A Cambridge resident for 16 years, David Weinstein has been a classroom teacher in a range of public school settings and a scholar of education, and now works in higher education. He is the only candidate who has served as a full-time public-school teacher, having taught high school English and K-12 art. He has also worked with special learning needs students and as a substitute teacher at the New York School for the Deaf. He is married and has a daughter in fifth grade and son in kindergarten in Cambridge Public Schools, and says he has been deeply engaged with the district, serving on an elementary school council and principal search advisory committee and as a representative to the Cambridge Citywide School Advisory Group.
He earned a bachelor’s degree from Wesleyan University and a master’s degree from the Harvard Graduate School of Education with a focus on school and teacher leadership and school reform. He has been a communications professional in a number of settings, specializing in outreach, engagement, communications and program management of projects in education-focused nonprofit organizations and is now a communications specialist in the International Center for Ethics, Justice and Public Life at Brandeis University and coordinator of that center’s national program, ENACT: The Educational Network for Active Civic Transformation.

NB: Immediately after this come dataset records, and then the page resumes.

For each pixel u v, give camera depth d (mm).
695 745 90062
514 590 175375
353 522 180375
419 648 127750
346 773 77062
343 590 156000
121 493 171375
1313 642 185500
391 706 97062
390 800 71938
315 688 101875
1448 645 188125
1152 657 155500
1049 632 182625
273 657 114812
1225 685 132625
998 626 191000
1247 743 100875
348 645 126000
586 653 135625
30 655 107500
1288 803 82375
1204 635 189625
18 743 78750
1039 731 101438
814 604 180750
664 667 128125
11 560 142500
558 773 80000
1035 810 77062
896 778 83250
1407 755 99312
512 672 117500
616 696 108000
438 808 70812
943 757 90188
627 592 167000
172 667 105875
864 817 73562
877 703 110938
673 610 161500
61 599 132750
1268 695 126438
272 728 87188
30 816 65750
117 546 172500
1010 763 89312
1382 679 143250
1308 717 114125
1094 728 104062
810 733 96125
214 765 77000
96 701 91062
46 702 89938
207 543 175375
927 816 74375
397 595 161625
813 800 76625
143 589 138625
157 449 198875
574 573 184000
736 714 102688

Expand public junior kindergarten to include all four year olds – in developmentally appropriate classrooms. Controlled choice is an essential part of our school system, but can be a confusing entry point. We must continue to do all we can to improve the communication and support for families around the process and improve the functioning of the system itself. And we should be ready to build on the early readiness universal pre-k would foster by ensuring sufficiently small class sizes in the early grades.
Strengthen our upper schools (grades 6-8) by supporting teacher collaboration and planning between schools, hiring full-time family liaisons and implementing evidence-based social and emotional learning programming.

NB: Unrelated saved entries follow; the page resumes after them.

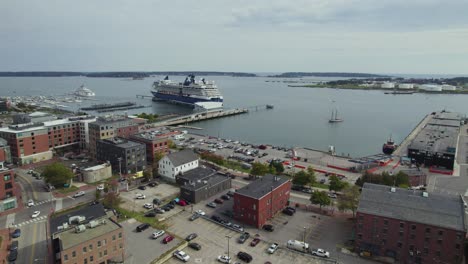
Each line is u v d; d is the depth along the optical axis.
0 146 129.38
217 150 179.62
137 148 135.50
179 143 192.62
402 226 74.38
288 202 105.25
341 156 171.62
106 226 72.81
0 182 97.94
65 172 116.62
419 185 125.75
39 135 151.00
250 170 138.38
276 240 83.44
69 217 77.94
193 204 104.38
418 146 164.88
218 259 74.00
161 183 122.88
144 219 93.06
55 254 68.06
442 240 71.12
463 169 151.12
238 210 93.31
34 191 113.50
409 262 74.75
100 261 69.00
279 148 188.25
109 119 171.75
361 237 78.50
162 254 74.81
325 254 75.81
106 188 108.88
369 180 113.94
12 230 86.56
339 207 93.56
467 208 101.00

Guide the superintendent’s implementation of our new strategic plan, so all of our schools have the resources they need to serve our children well. As a member of the committee I will be dedicated to working collaboratively with our teachers, administrators, fellow committee members, city councillors, students and families to ensure we provide the best possible education to every child in our wonderfully diverse community, and my graduate studies of school leadership and school reform and my experience in several school districts will inform how I approach this important responsibility.
Meet and exceed our goal of 30 percent teachers of color in our schools by hiring, supporting and retaining excellent teachers. All of our children benefit from learning from excellent, committed teachers with a range of lived experience. Teachers of color are role models to children of color and to other children.

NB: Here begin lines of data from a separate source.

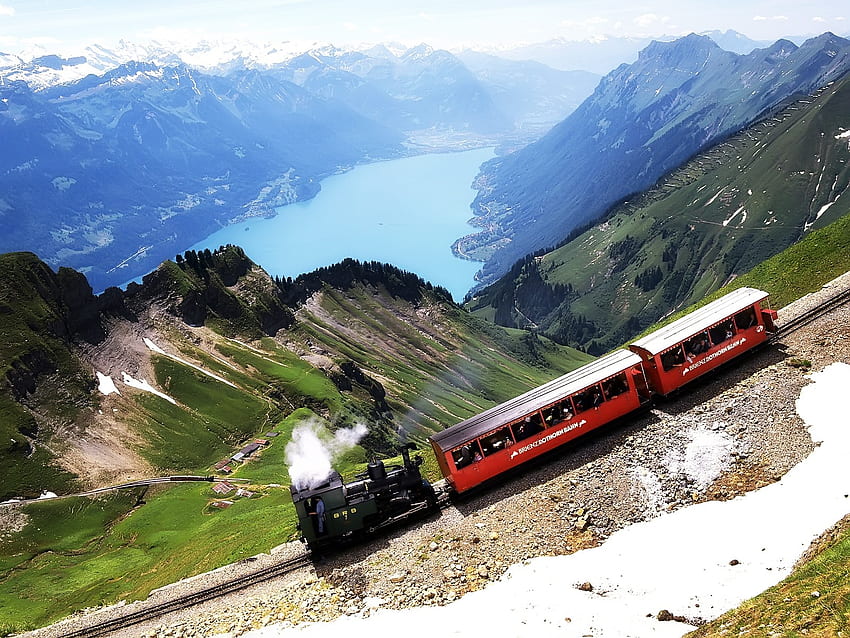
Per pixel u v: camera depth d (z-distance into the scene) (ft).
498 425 128.06
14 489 355.77
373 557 116.78
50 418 421.18
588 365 147.02
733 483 113.09
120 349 536.42
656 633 76.33
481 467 126.62
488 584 100.78
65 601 199.41
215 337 621.31
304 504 117.19
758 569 85.56
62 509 335.47
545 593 93.76
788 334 158.81
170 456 415.23
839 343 147.54
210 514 298.76
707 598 82.43
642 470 122.42
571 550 105.50
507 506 121.29
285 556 125.90
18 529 314.55
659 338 145.69
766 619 67.62
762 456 118.01
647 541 102.47
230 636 101.91
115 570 247.70
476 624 88.74
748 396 137.90
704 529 101.30
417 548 115.75
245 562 128.88
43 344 462.60
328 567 118.11
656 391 143.54
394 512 122.83
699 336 145.79
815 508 96.07
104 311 562.25
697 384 147.54
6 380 416.87
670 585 88.33
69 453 398.01
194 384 508.94
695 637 71.67
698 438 128.16
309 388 538.47
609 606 86.17
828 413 123.75
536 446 130.41
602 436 136.46
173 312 619.67
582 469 126.62
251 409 492.13
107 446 415.03
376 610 100.12
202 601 119.03
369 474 124.88
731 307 151.74
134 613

Focus on closing the opportunity gap with a laser-focused multi-pronged approach. Making progress toward this goal helps all students, and many of the specifics I’ve outlined in my platform support this effort. There should be a standing item on the School Committee agenda focused on the opportunity (or “achievement”) gap.
Ensure all CRLS graduates are prepared to succeed – in college, in careers, as citizens.
Hire full-time family liaisons for each of the upper schools. Our elementary schools and high school already have these professionals. Family engagement is just as important in grades 6 through 8 as it is before and after. This should be part of a comprehensive approach to supporting and strengthening the upper schools, also involving support for teacher collaboration, fostering planning between schools, and implementing evidence-based social and emotional learning programming.
Other issues include improving communication and participation by the community; hiring enough teachers and guidance counselors at the high school so its growing student population has reasonable access to the courses they need and want to take, and so guidance caseloads are small enough that all students get the support they need during high school and as they transition to colleges and careers.
Compiled from the candidate’s own words and statements in publicly available sources.
Weinstein’s statement to the Cambridge Education Association is here.
This is Weinstein’s second run at the committee – and it’s his best. He brings a lot of thoughtful concerns and insights to his campaign, and his classroom experience in grades K-12 in various settings, combined with his experiences as a parent of young Cambridge students, is key to his vision. His work doing communications outreach in a number of nonprofit settings, including education, could also be a valuable asset to the committee. He is generous to his fellow candidates, but this time is also willing and able to emphasize his own assets, which include a deep understanding of effective differentiated learning and the importance to all students of having non-segregated classrooms. Weinstein joins Patty Nolan and Emily Dexter in focusing on quality program evaluation – and in knowing what that is – and tweaking programs to bring real changes to students that don’t have years to wait for improvement.